A grande felicidade do homem consistiria em uma gradativa experiência de conhecimento de Deus. A santidade original e mesmo a retidão original são condições que permitiriam o viver humano sem percalços, mas a capacidade de ter um Conhecimento Verdadeiro era, entre as bênçãos dadas aos seres humanos, a que mais lhe promoveria a felicidade existencial e lhe garantiria o único crescimento possível.
Ao pecar, a mente humana foi embotada pelo pecado e perdeu a capacidade de conhecer a Deus. Curiosamente, comer o fruto da “Árvore do Conhecimento do Bem e do Mal” levou o homem a não mais ter um conhecimento verdadeiro de Deus. Aquele que era um conhecimento intuitivo e uma capacitação de progredir nestes conhecimento, deixou de existir no ser humano, de tal forma, que os seres humanos, descendente de Adão, agora nascem cegos do entendimento de Deus, nulos em seus próprios entendimentos.
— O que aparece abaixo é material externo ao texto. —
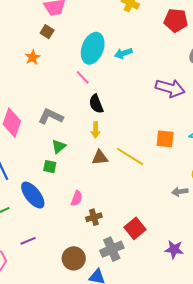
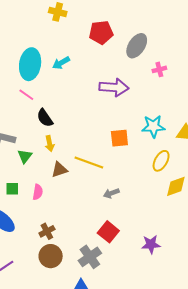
red pentagon: (176, 20) -> (101, 32), moved
green triangle: (59, 146) -> (25, 156), moved
gray arrow: (180, 192) -> (111, 193), moved
pink semicircle: (77, 198) -> (38, 192), moved
brown cross: (94, 217) -> (47, 231), moved
brown circle: (74, 258) -> (51, 256), moved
Portanto, olhando por este ponto de vista, nos tornamos pecadores porque perdemos a justiça original, perdendo a capacidade de viver para agradar a Deus, a santidade moral de Deus em nós e a capacitação de conhecê-lo verdadeiramente. Mas, por outro lado, devemos também lembrar que nos tornamos pecadores porque adquirimos uma natureza pecaminosa, ou, como alguns preferem, uma inclinação natural para o mal.